▶ _WHAT IS REQUIRED_
Whenever a line in the data holds the string "Riesgo", copy that line.
━━━ ENTRIES PROVIDED
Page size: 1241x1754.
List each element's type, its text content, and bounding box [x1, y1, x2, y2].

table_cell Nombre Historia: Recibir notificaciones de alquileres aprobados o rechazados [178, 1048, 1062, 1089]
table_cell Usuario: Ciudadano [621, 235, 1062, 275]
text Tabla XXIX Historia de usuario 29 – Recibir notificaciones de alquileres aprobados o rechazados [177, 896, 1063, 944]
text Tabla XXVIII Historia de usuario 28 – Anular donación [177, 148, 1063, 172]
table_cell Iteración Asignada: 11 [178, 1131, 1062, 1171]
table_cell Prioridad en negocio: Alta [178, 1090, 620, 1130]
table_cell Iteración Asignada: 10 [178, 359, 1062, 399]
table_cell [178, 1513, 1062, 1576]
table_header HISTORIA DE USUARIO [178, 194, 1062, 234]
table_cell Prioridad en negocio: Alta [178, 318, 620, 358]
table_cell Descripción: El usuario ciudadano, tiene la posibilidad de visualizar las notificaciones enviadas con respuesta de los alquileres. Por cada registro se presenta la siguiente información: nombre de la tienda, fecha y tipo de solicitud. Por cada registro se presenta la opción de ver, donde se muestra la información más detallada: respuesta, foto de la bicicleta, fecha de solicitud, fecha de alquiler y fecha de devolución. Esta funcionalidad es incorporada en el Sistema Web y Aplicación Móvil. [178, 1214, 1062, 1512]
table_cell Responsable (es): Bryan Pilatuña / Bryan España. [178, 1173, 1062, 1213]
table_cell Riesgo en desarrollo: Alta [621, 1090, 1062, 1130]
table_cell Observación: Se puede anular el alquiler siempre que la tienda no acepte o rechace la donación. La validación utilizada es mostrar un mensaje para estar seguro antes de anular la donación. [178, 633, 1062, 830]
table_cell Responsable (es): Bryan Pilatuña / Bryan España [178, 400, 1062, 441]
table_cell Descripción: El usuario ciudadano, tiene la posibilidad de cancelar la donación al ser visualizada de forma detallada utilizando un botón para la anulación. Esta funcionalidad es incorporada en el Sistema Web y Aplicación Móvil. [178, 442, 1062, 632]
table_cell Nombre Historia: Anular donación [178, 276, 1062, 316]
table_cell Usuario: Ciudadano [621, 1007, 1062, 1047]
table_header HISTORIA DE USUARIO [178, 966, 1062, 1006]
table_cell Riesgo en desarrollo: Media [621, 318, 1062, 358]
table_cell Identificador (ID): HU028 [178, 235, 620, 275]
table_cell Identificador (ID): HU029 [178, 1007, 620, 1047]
━━━━━━
▶ _TASK RESULT_
table_cell Riesgo en desarrollo: Alta [621, 1090, 1062, 1130]
table_cell Riesgo en desarrollo: Media [621, 318, 1062, 358]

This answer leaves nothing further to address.